World’s experts on primate conservation call for urgent action to battle impending extinction crisis

Thursday, 19 January 2017

Eastern hoolock gibbon

A recently published article co-authored by 31 internationally recognised experts on primate conservation, including four academics from three UK universities (Oxford Brookes University, Durham University and Liverpool John Moores University), has called for urgent action to protect the world’s dwindling primate populations.

The study, entitled Impending extinction crisis of the world’s primates: why primates matter, is the most comprehensive review of the extinction crisis facing primates to date. The study was published in Science Advances on 18 January 2017 and can be read in full online.

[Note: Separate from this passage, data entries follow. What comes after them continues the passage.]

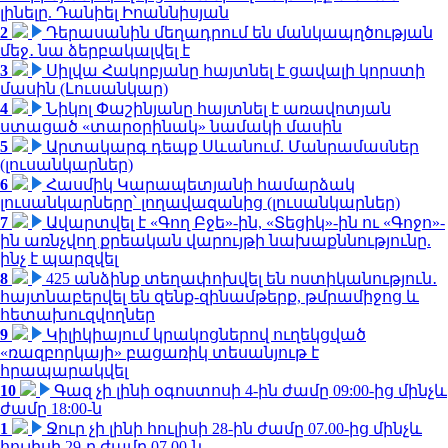
լինելը. Դանիել Իոաննիսյան
2
Դերասանին մեղադրում են մանկապղծության
մեջ․ նա ձերբակալվել է
3
Սիլվա Հակոբյանը հայտնել է ցավալի կորստի
մասին (Լուսանկար)
4
Նիկոլ Փաշինյանը հայտնել է առավոտյան
ստացած «տարօրինակ» նամակի մասին
5
Արտակարգ դեպք Սևանում. Մանրամասներ
(լուսանկարներ)
6
Հասմիկ Կարապետյանի համարձակ
լուսանկարները՝ լողավազանից (լուսանկարներ)
7
Ավարտվել է «Գող Բջե»-ին, «Տեցիկ»-ին ու «Գոջո»-
ին առնչվող քրեական վարույթի նախաքննությունը.
ինչ է պարզվել
8
425 անձինք տեղափոխվել են ոստիկանություն․
հայտնաբերվել են զենք-զինամթերք, թմրամիջոց և
հետախուզվողներ
9
Կիլիկիայում կրակոցներով ուղեկցված
«ռազբորկայի» բացառիկ տեսանյութ է
հրապարակվել
10
Գազ չի լինի օգոստոսի 4-ին ժամը 09:00-ից մինչև
ժամը 18:00-ն
1
Ջուր չի լինի հուլիսի 28-ին ժամը 07.00-ից մինչև
հուլիսի 29-ը ժամը 07.00-ն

Non-human primates (lemurs, lorises, galagos, tarsiers, monkeys and apes) are our closest biological relatives and offer unique insights into human evolution, biology, behaviour and the threat of emerging diseases. They are an essential component of tropical biodiversity, contributing to forest regeneration and ecosystem health, and play important roles in the livelihoods, cultures and religions of many societies.

Primates, be they large and charismatic or small and nocturnal, are vital parts of the ecosystem. To this end, for the last 16 years, over 450 students have worked to conserve primates through the MSc and PhD in Primate Conservation at Oxford Brookes University.

Anna Nekaris, Professor in Anthropology, Oxford Brookes University

Professor Anna Nekaris, Professor in Anthropology at Oxford Brookes University and one of the co-authors of the article said: “The impending extinction of our closest relatives should not be taken lightly. Primates, be they large and charismatic or small and nocturnal, are vital parts of the ecosystem. To this end, for the last 16 years, over 450 students have worked to conserve primates through the MSc and PhD in Primate Conservation at Oxford Brookes University. 

“This report highlights why the work of this next generation of researchers is so vital.”

The article revealed that an alarming 60 per cent of the more than 500 currently recognised primate species worldwide are threatened with extinction, and 75 per cent have declining populations. It has been found that is the result of escalating and unsustainable pressures that humans are exerting on primates and their habitats – mainly extensive forest loss in response to global market demands through the expansion of industrial agriculture, and large-scale cattle ranching, logging, oil and gas drilling, mining, dam building, and the construction of new road networks for resource extraction in primate range countries. The accelerated growth of such pressures over the next 50 years predicts this situation will only worsen and result in numerous primate extinctions unless, experts advise, immediate global action is taken.

Canopy mist central Amazonia“With increasing globalisation and industrialisation, primates and other wildlife face a multitude of challenges, impeding their very survival”, said Vincent Nijman, Professor in Anthropology at Oxford Brookes University and co-author of the paper.

“It’s clear to me that it’s up to us to resolve this for the benefit of both primates and humans. This study is the first attempt to summarise those challenges and provide real world solutions.”

Given that most primates live in regions characterised by high levels of human poverty and inequality, the authors say that immediate actions should be aimed at improving health and access to education, developing sustainable land-use initiatives, and preserving traditional livelihoods that can contribute to food security and environmental conservation. 

The authors call on governmental officials, scientists, international organizations, NGOs, the business community, and concerned citizens to mobilize and raise awareness of the plight of the world’s primates and the costs of their loss to ecosystem health, human culture, and, ultimately, human survival. 

Nida Al-Fulaij, Grants Manager at People’s Trust for Endangered Species, which has provided funding for Professor Nekaris’ research, added: “It is important to support scientific research like this study. We must act sooner rather than later to save the world’s primates, and the study’s findings will enable conservationists to develop an informed plan of action to try and address some of the threats to their existence.”